University of Pennsylvania President Liz Magill has resigned. So too has the head of the Board of Trustees. Magill resigned after her comments before a congressional committee. She decided calling for genocide may or may not be against university policy depending on context.
As many commentators have noted, she is actually right. Saying generally “all Jews must die” is offensive speech, but not targeted harassment. Saying, to a person, “you, Jew, must die,” is harassment that violates the University of Pennsylvania’s bullying and harassment policy.
But there is a problem.
While technically Magill is right about the context, in practice, Magill and the University of Pennsylvania have given broad application to policies of harassment and bullying to protect favored classes of students. So “all Jews must die” is free speech, but “all transgenders must die” is considered specific, targeted harassment.
Penn, Harvard, MIT, and others have been very selective in their application of speech. Favored groups get broad protection from harassment and unfavored groups get tight restrictions on what they can say and do. Fat shaming and “cisheteronormative” talk are verboten. Killing Jews is fine.
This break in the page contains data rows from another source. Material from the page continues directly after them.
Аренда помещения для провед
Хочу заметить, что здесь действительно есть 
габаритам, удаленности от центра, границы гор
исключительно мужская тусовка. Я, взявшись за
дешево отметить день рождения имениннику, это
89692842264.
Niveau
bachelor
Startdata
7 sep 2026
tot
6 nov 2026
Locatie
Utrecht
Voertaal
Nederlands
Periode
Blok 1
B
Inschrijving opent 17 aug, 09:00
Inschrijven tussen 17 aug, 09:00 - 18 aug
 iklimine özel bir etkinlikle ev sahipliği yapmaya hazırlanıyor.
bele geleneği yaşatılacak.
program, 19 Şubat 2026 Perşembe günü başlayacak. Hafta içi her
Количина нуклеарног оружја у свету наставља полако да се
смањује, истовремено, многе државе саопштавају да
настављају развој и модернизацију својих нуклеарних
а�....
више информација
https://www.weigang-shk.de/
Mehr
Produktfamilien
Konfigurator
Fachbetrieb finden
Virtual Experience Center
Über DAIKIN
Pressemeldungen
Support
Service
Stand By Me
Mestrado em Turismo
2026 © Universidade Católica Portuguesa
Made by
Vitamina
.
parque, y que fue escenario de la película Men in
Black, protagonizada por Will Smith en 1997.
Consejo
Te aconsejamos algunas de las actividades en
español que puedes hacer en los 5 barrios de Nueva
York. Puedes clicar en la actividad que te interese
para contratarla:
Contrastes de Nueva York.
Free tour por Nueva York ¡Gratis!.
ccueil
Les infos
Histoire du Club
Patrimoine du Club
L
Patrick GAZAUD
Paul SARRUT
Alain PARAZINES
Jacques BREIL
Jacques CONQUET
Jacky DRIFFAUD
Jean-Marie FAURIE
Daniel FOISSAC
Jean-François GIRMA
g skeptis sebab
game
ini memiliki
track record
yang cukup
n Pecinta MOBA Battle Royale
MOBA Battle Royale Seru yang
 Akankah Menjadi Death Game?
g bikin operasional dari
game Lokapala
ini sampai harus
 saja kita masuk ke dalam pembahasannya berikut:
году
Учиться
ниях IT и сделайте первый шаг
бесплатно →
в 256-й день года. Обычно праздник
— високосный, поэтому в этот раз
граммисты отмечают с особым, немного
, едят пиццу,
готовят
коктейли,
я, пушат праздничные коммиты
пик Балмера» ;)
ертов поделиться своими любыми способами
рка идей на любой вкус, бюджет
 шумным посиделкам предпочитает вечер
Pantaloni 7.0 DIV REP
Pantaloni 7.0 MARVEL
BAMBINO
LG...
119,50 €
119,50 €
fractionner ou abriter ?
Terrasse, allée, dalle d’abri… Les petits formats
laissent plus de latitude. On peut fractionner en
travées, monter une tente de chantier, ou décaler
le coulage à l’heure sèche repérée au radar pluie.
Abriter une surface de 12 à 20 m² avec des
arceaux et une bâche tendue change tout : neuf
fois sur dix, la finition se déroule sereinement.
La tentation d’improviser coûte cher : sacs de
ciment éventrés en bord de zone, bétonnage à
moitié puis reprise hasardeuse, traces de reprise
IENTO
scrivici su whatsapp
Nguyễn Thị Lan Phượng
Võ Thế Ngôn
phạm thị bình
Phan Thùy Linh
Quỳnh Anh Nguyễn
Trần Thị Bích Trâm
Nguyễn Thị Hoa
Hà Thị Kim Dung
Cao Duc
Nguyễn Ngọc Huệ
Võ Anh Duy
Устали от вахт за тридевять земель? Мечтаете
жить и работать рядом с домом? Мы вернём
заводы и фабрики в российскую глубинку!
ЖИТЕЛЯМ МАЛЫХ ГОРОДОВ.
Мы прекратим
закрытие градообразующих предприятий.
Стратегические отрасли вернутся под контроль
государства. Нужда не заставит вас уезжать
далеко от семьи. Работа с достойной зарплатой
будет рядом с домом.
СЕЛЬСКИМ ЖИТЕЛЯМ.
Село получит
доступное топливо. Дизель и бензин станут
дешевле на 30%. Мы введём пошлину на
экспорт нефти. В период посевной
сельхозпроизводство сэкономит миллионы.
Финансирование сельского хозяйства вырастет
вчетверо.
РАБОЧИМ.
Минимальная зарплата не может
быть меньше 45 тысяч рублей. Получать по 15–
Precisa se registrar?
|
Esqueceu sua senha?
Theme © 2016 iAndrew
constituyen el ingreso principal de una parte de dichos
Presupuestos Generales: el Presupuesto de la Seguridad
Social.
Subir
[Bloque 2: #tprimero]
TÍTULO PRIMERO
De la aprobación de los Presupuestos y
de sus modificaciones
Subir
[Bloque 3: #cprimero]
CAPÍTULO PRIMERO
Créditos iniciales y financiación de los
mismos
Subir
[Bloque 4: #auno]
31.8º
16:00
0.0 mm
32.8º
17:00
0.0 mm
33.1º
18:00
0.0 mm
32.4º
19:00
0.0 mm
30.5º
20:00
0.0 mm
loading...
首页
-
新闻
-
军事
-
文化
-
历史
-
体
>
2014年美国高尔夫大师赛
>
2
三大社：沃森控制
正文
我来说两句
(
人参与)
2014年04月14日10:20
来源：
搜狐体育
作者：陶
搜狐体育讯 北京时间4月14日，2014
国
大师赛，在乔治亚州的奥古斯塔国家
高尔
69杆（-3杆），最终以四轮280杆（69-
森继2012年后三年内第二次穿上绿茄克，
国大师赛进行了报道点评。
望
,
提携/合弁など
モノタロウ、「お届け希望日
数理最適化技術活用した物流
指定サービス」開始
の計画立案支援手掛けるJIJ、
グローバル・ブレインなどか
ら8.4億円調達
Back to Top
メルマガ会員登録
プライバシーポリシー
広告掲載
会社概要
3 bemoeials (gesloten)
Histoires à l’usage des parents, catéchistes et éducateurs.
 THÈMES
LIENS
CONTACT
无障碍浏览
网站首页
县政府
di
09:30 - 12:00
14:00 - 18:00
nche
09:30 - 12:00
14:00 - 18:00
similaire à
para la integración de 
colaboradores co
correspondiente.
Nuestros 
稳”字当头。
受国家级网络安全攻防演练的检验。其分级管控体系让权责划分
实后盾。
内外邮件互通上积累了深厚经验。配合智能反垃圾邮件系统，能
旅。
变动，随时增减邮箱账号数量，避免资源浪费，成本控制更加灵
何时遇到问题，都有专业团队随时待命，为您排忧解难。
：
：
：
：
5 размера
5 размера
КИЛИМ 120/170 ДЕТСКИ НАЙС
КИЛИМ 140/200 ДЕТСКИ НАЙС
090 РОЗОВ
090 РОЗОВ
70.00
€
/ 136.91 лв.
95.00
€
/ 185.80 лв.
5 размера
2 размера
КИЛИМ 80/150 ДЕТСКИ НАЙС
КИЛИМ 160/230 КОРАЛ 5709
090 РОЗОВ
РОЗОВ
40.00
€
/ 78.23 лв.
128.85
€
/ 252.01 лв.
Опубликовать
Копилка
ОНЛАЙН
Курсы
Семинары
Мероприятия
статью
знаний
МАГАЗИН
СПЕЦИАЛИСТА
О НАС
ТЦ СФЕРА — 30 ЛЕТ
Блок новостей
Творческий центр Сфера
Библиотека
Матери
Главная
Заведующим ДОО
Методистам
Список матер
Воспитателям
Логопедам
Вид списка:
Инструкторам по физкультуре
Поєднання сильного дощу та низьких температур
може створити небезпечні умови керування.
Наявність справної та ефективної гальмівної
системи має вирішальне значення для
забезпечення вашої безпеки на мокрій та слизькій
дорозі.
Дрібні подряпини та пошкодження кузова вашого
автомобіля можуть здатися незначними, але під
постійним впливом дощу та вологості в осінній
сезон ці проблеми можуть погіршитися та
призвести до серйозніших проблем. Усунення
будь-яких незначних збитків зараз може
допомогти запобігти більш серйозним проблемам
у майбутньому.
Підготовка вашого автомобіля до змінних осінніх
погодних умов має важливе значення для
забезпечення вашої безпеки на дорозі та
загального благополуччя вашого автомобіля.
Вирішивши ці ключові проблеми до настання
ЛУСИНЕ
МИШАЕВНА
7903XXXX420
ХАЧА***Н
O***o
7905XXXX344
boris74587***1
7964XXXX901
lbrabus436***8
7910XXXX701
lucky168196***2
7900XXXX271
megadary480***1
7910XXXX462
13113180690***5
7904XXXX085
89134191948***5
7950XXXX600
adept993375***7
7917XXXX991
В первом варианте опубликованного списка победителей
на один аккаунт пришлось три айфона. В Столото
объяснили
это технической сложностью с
On top of that, Jewish students have faced specific harassment that the universities have turned a blind eye to because much of it comes from minority students. Because the universities see everything through a race based oppressor v oppressed lens, a light skin Jew being specifically harassed by a darker skin student is permitted.
It is a bizarre racism.
The universities must not conclude that more restrictions on speech are needed. In fact, what is needed, is for the universities to facilitate free speech and stop picking sides. What is good for one group, must be good for another.
It is why these universities need to kill their DEI offices and programs and stop picking and choosing preferred speech, causes, and minorities. Critical theory has poisoned brains and rotted institutions. Like the Marxism from which it is derived, it needs to be placed on the ash heap of history. But I’m afraid the universities will learn the wrong lesson unless donors keep up the pressure.